Subiektywnie #2 "Ghostbusters"


Najnowszy film o „Ghostbusters” pojawił się i szczerze znowu w porównaniu z tym, co mówią intnerenty, nie jest aż taki zły. Musze się jednak zgodzić, że starych „Pogromców Duchów” nie przebił i szczerze wątpię, żeby w ogóle jakakolwiek adaptacja potrafiła to zrobić. Tak jak poprzednio, napisze Wam, co mi się podobało, co mi się nie podobało i dlaczego. Wskakujcie! SPOILER ALERT!

Źródło: screenrant.com


Na początek rarytasy, ponieważ śmiem twierdzić, że pojawiły się tam niezaprzeczalnie dobre sceny i momenty. Świetnie wykonane były sceny z duchami, zarówno te początkowe, które wprowadzały subtelny element grozy dla ludzi o słabych nerwach, jak i ten późniejsze, czyli sceny walki. Zwłaszcza walka Holtzman pod koniec filmu. Podobała mi się przerysowana sekretarka w postaci Thor'a, czyli Chris'a Hemsworth. Niektóre momenty humorystyczne, m. in.: przemówienie, Patty z siedzącym duchem na ramionach, wyciąganie Erin z restauracji, zestrzelenie roweru dostawcy chińszczyzny itd. Kto został na napisy ten widział scenę tańca, uważam, że to był bardzo fajny dodatek, poza tym kto nie chciałby oglądać tak ruszającego się Chrisa Hemswortha? Cała postać Holtzman była super i moim zdaniem bardzo dużo wnosiła do tego filmu. Oczywiście! Easter Eggs: stara ekipa z „Ghostbusters” ze swoimi drobnymi rolami, nadawali fajnych smaczków, duchy z poprzednich filmów, nawiązanie do ducha z obrazu. Nie mogę zapomnieć, też o gadżetach bohaterek, które odróżniały się od poprzednich części. Jeszcze jedna bardzo ważna rzecz, która mi się podobała, sposób w jaki powstało logo i nazwa zespołu.

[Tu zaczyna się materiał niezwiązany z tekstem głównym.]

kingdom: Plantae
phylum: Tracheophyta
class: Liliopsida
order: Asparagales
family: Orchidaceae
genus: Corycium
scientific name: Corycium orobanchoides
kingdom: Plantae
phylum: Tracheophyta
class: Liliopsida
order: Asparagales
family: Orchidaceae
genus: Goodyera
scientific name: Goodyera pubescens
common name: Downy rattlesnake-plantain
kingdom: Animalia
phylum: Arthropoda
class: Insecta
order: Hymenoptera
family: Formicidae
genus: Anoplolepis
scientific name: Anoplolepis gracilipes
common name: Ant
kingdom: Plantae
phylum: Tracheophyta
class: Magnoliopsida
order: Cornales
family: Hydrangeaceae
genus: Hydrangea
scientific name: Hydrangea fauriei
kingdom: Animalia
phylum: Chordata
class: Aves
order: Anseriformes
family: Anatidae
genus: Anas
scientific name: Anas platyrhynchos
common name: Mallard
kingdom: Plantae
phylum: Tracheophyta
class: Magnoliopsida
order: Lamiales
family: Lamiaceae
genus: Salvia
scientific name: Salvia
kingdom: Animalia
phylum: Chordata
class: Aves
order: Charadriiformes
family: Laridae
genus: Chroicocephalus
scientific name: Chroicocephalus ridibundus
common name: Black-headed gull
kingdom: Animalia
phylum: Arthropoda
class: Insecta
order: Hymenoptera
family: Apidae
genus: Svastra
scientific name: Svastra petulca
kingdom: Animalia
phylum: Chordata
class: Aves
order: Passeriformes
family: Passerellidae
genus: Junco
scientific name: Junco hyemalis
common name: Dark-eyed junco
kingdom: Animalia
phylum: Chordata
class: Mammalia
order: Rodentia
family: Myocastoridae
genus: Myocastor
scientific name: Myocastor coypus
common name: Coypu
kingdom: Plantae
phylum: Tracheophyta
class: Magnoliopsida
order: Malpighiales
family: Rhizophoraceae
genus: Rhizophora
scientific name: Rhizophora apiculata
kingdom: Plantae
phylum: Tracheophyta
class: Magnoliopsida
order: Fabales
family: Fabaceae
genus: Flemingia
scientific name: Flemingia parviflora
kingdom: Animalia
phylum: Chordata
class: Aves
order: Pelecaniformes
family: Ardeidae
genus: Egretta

Teraz przechodzimy do mniej przyjemnych rzeczy. Na początek za dużo akcji było przesunięte na sam koniec, a początek aż przesadnie wyciągnięty, dało by się to zrobić lepiej, bo momentami się nudziłam. Humor również czasem był przesadzony np. z zupą, serio? Z 6 razy, ja bym zostawiłam na początku, przy maszynie otwierającej wrota zaświatów i na samym końcu, tyle by naprawdę wystarczyło. Postacie Patty i Abby, były nie do końca przemyślane, przynajmniej mam takie wrażenie, mogły być lepiej zrobione, to moim zdaniem wina scenarzystów nie aktorek. I jeszcze jeden już ostatni grzech, za dużo za bardzo przerysowanych gagów np. kiedy Abby wypróbowuje broń i „lata jak balonik”, z którego uchodzi powietrze – zdecydowanie za długie.

Źródło: www.ghostbusters.com

Muszę jednak powiedzieć, że nie żałuje pieniędzy wydanych na seans kinowy. Mimo wszystko, było więcej rzeczy, które podobały mi się, w przeciwieństwie do tych, które mnie nie zachwyciły. A jaka jest Wasza opinia na temat tego filmu?